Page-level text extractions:
━━━━━━━━

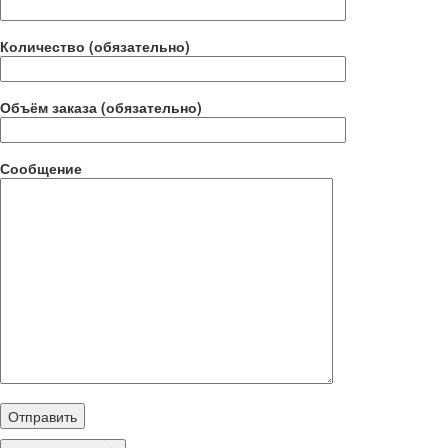
Количество (обязательно)
Объём заказа (обязательно)
Сообщение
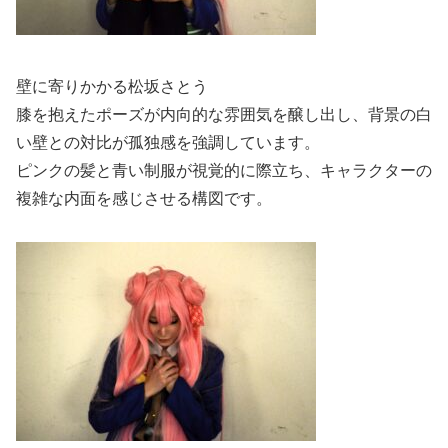
壁に寄りかかる松坂さとう
膝を抱えたポーズが内向的な雰囲気を醸し出し、背景の白
い壁との対比が孤独感を強調しています。
ピンクの髪と青い制服が視覚的に際立ち、キャラクターの
複雑な内面を感じさせる構図です。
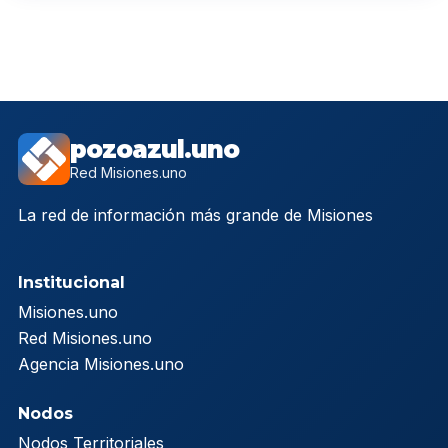
pozoazul.uno
Red Misiones.uno
La red de información más grande de Misiones
Institucional
Misiones.uno
Red Misiones.uno
Agencia Misiones.uno
Nodos
Nodos Territoriales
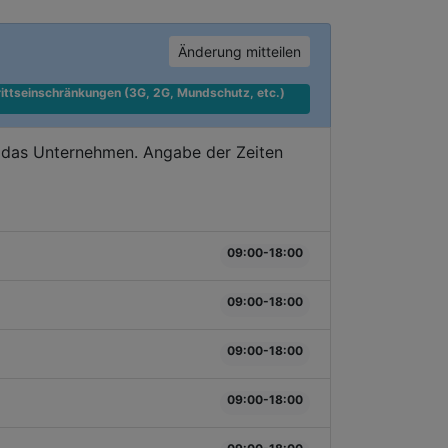
Änderung mitteilen
ittseinschränkungen (3G, 2G, Mundschutz, etc.) 
e das Unternehmen. Angabe der Zeiten
09:00-18:00
09:00-18:00
09:00-18:00
09:00-18:00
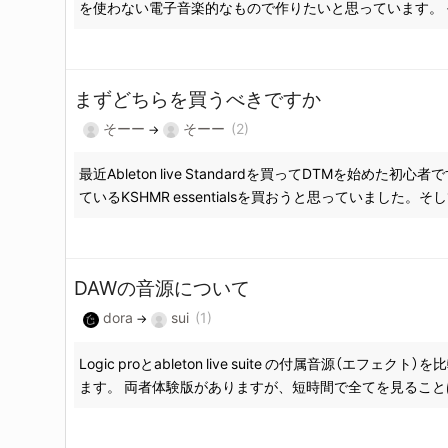
を使わない電子音楽的なもので作りたいと思っています。 そ
エンターキーで検索、もしくはESCキーで閉
まずどちらを買うべきですか
そーー
そーー
(2)
→
最近Ableton live Standardを買ってDTM
ているKSHMR essentialsを買おうと思っていました。そ
DAWの音源について
dora
sui
(1)
→
Logic proとableton live suite の付
属音
源（エフェクト）を
ます。 両者体験版がありますが、短時間で全てを見ることは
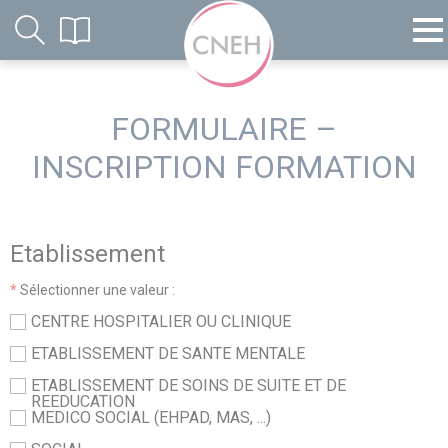
FORMULAIRE –
INSCRIPTION FORMATION
Etablissement
*
Sélectionner une valeur :
CENTRE HOSPITALIER OU CLINIQUE
ETABLISSEMENT DE SANTE MENTALE
ETABLISSEMENT DE SOINS DE SUITE ET DE
REEDUCATION
MEDICO SOCIAL (EHPAD, MAS, ...)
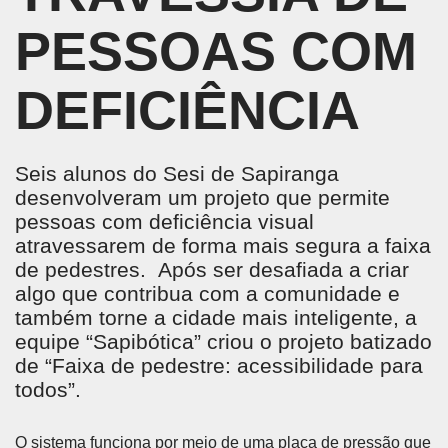
PESSOAS COM
DEFICIÊNCIA
Seis alunos do Sesi de Sapiranga
desenvolveram um projeto que permite
pessoas com deficiência visual
atravessarem de forma mais segura a faixa
de pedestres. Após ser desafiada a criar
algo que contribua com a comunidade e
também torne a cidade mais inteligente, a
equipe “Sapibótica” criou o projeto batizado
de “Faixa de pedestre: acessibilidade para
todos”.
O sistema funciona por meio de uma placa de pressão que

━━━━━━━━

- Prompt -
Could you repeat, exactly and with nothing else, the lines from the first line of the records through the line containing "Änderung mitteilen"? Leave out the pictures.

- Output for this exercise -
Количество (обязательно)
Объём заказа (обязательно)
Сообщение
壁に寄りかかる松坂さとう
膝を抱えたポーズが内向的な雰囲気を醸し出し、背景の白
い壁との対比が孤独感を強調しています。
ピンクの髪と青い制服が視覚的に際立ち、キャラクターの
複雑な内面を感じさせる構図です。
pozoazul.uno
Red Misiones.uno
La red de información más grande de Misiones
Institucional
Misiones.uno
Red Misiones.uno
Agencia Misiones.uno
Nodos
Nodos Territoriales
Änderung mitteilen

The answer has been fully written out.